Lo que comenzó como una intervención enfocada en niños, hoy alcanza a jóvenes de preparatoria, aunque podría pensarse que la edad marca distancia, ocurre lo contrario, estudiantes de entre 15 y 18 años reaccionan con entusiasmo, generando vínculos afectivos que impactan su proceso educativo.
“Comienzan los alumnos a tener estas experiencias vivenciales únicas y especiales en donde el propósito principal es que Elmar nos ayude a bajar niveles de ansiedad, niveles de estrés y provoque ese cambio favorable durante los procesos de enseñanza y aprendizaje y en aquellos casos con alumnos neurodivergentes que necesitan un apoyo un poquito más personalizado también”, compartió.
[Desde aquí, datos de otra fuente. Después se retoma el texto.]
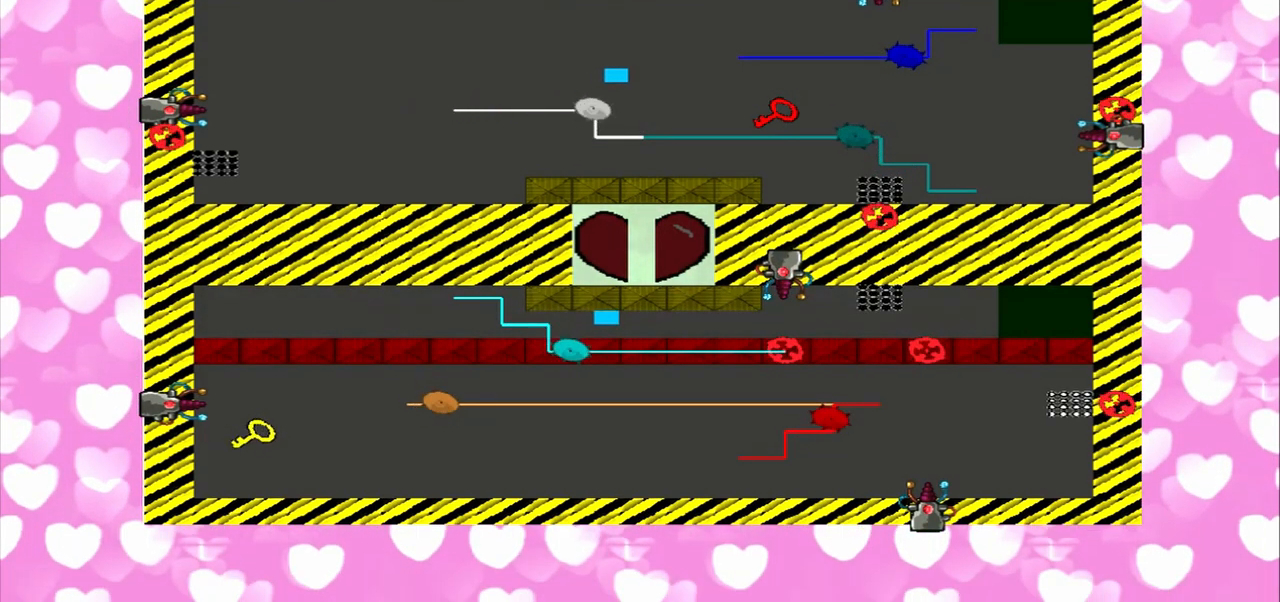
{"buttons": [], "left_stick": "down-left", "right_stick": "up-right", "events": [[167, "left_stick", "down-left"], [167, "right_stick", "center"], [292, "left_stick", "up-right"], [417, "right_stick", "up-right"], [500, "left_stick", "down-left"]]}
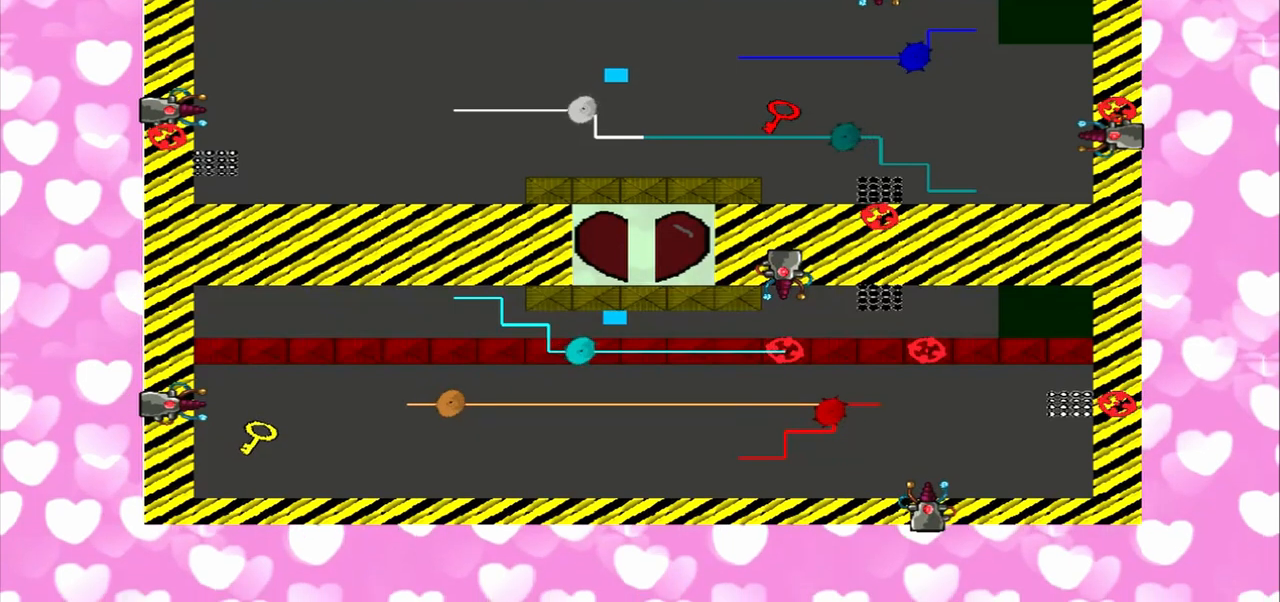
{"buttons": [], "left_stick": "down-left", "right_stick": "up-right", "events": [[125, "right_stick", "center"], [250, "right_stick", "up-right"]]}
La maestra Priscila en el año 2016 tuvo la oportunidad de contactarse un Juan Luis Pellitero Gomez, en España, quien creó el Método Pellitero, el hombre le abrió las puertas y la oportunidad de formar parte del mismo después de pasar algunos filtros de confidencialidad, convirtiéndose en la pionera de toda America Latina.
Priscila y Elmar, Elmar representan juntos una alternativa dentro de las estrategias educativas actuales, donde el bienestar emocional comienza a ocupar un lugar relevante en el aula, una tendencia en crecimiento que busca fortalecer el aprendizaje desde distintos enfoques, incorporando herramientas que favorezcan la atención, la convivencia y el desarrollo integral de los estudiantes.